Found this gem in the Starlink beta terms and services!
Governing Law:
For Services provided to, on, or in orbit around the planet Earth or the Moon, these Terms and any disputes between us arising out of or related to these Terms, including disputes regarding arbitrability (“Disputes”) will be governed by and construed in accordance with the laws of the State of California in the United States. For Services provided on Mars, or in transit to Mars via Starship or other colonization spacecraft, the parties recognize Mars as a free planet and that no Earth-based government has authority or sovereignty over Martian activities. Accordingly, Disputes will be settled through self-governing principles, established in good faith, at the time of Martian settlement.
“Red lacquer”
Otherwise called Stop Off, and in its uncured state causes chemical burns to exposed skin(without proper PPE), is very sweet smelling, and the fumes much like chromium enriched paint are carcinogenic.
Its dangerous like MEK.
“I walk down the street, and there are major towns and such.” Scott Manley, speedwalker. Walk safe, Scott!

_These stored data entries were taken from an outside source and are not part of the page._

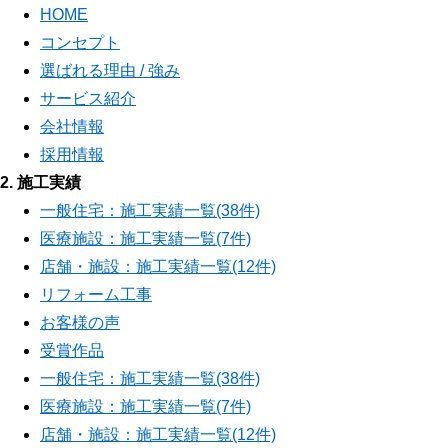
HOME
コンセプト
選ばれる理由 / 強み
サービス紹介
会社情報
採用情報
2. 施工実績
一般住宅：施工実績一覧(38件)
医療施設：施工実績一覧(7件)
店舗・施設：施工実績一覧(12件)
リフォーム工事
お客様の声
受賞作品
一般住宅：施工実績一覧(38件)
医療施設：施工実績一覧(7件)
店舗・施設：施工実績一覧(12件)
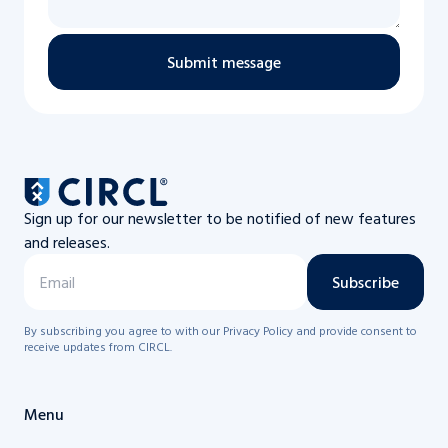
Submit message
Sign up for our newsletter to be notified of new features
and releases.
Subscribe
By subscribing you agree to with our Privacy Policy and provide consent to
receive updates from CIRCL.
Menu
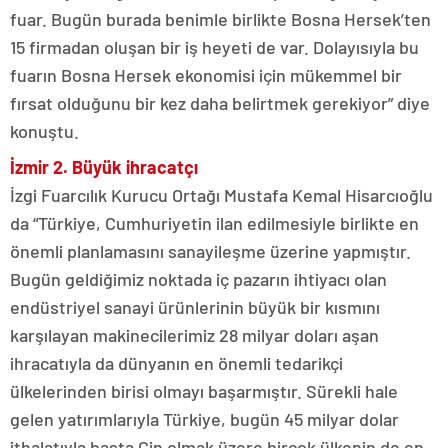
fuar. Bugün burada benimle birlikte Bosna Hersek’ten
15 firmadan oluşan bir iş heyeti de var. Dolayısıyla bu
fuarın Bosna Hersek ekonomisi için mükemmel bir
fırsat olduğunu bir kez daha belirtmek gerekiyor” diye
konuştu.
İzmir 2. Büyük ihracatçı
İzgi Fuarcılık Kurucu Ortağı Mustafa Kemal Hisarcıoğlu
da “Türkiye, Cumhuriyetin ilan edilmesiyle birlikte en
önemli planlamasını sanayileşme üzerine yapmıştır.
Bugün geldiğimiz noktada iç pazarın ihtiyacı olan
endüstriyel sanayi ürünlerinin büyük bir kısmını
karşılayan makinecilerimiz 28 milyar doları aşan
ihracatıyla da dünyanın en önemli tedarikçi
ülkelerinden birisi olmayı başarmıştır. Sürekli hale
gelen yatırımlarıyla Türkiye, bugün 45 milyar dolar
ithalatıyla başta Çin olmak üzere birçok ülkenin de en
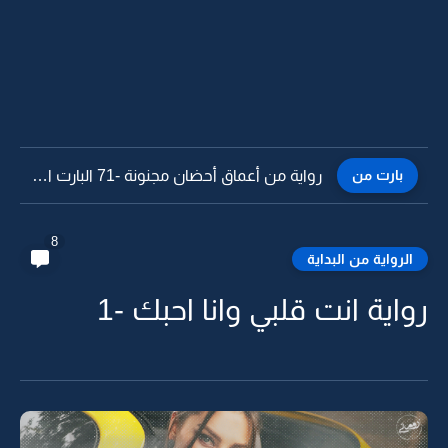
بارت من
رواية من أعماق أحضان مجنونة -70
8
الرواية من البداية
رواية انت قلبي وانا احبك -1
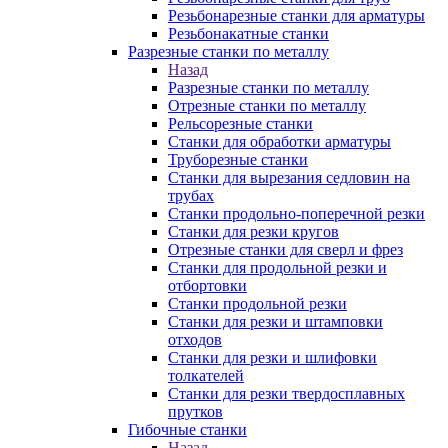
Резьбонарезные станки для арматуры
Резьбонакатные станки
Разрезные станки по металлу
Назад
Разрезные станки по металлу
Отрезные станки по металлу
Рельсорезные станки
Станки для обработки арматуры
Труборезные станки
Станки для вырезания седловин на
трубаx
Станки продольно-поперечной резки
Станки для резки кругов
Отрезные станки для сверл и фрез
Станки для продольной резки и
отбортовки
Станки продольной резки
Станки для резки и штамповки
отходов
Станки для резки и шлифовки
толкателей
Станки для резки твердосплавных
прутков
Гибочные станки
Назад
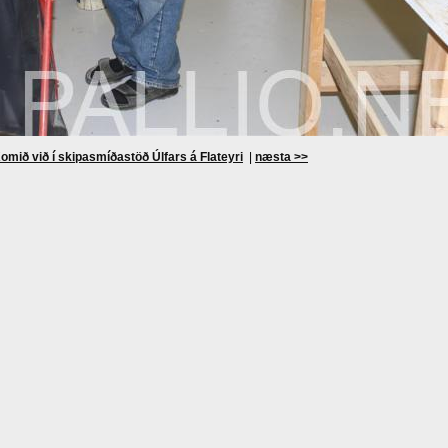
omið við í skipasmíðastöð Úlfars á Flateyri
|
næsta >>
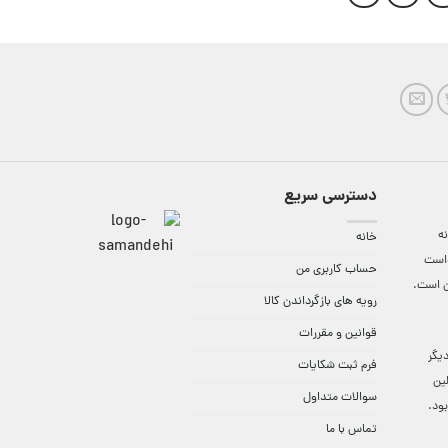
دسترسی سریع
ه
خانه
واست
حساب کاربری من
ن است.
رویه های بازگرداندن کالا
قوانین و مقررات
9:3 الی 18 و در دیگر
فرم ثبت شکایات
لین
سوالات متداول
ود.
تماس با ما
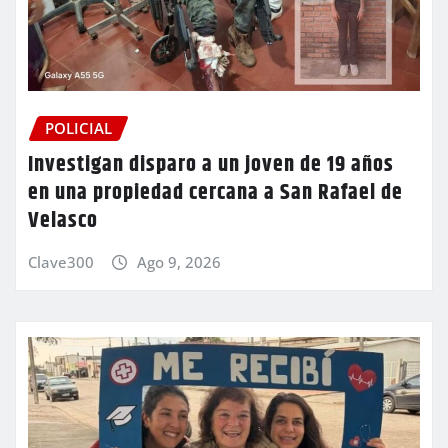
POLICIAL
Investigan disparo a un joven de 19 años
en una propiedad cercana a San Rafael de
Velasco
Clave300
Ago 9, 2026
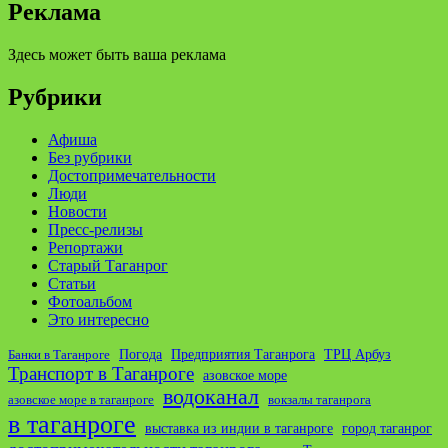
Реклама
Здесь может быть ваша реклама
Рубрики
Афиша
Без рубрики
Достопримечательности
Люди
Новости
Пресс-релизы
Репортажи
Старый Таганрог
Статьи
Фотоальбом
Это интересно
ТРЦ Арбуз
Погода
Предприятия Таганрога
Банки в Таганроге
Транспорт в Таганроге
азовское море
водоканал
азовское море в таганроге
вокзалы таганрога
в таганроге
выставка из индии в таганроге
город таганрог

Sofia is accually in a D-Check that means it is being taken apart maintained and put together again. I saw the plane today at Lufthansa Technik in Hamburg.
Gotta say that I’m a big fan of the crew Dragon logo.
“Soda bottle per football field”. American units getting worse.
Oh man, that anodising crew are sweating now.
TIL, Scott Manley pronounces “moon” just like he pronounces the Kerbal “Mun!”